### Required work
I would like every record printed again, exactly as shown.

### Input data
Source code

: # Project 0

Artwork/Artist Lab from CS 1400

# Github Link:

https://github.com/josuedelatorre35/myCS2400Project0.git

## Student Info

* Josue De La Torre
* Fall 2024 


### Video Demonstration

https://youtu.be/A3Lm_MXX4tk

### Completed exercise
Source code

: # Project 0

Artwork/Artist Lab from CS 1400

# Github Link:

https://github.com/josuedelatorre35/myCS2400Project0.git

## Student Info

* Josue De La Torre
* Fall 2024 


### Video Demonstration

https://youtu.be/A3Lm_MXX4tk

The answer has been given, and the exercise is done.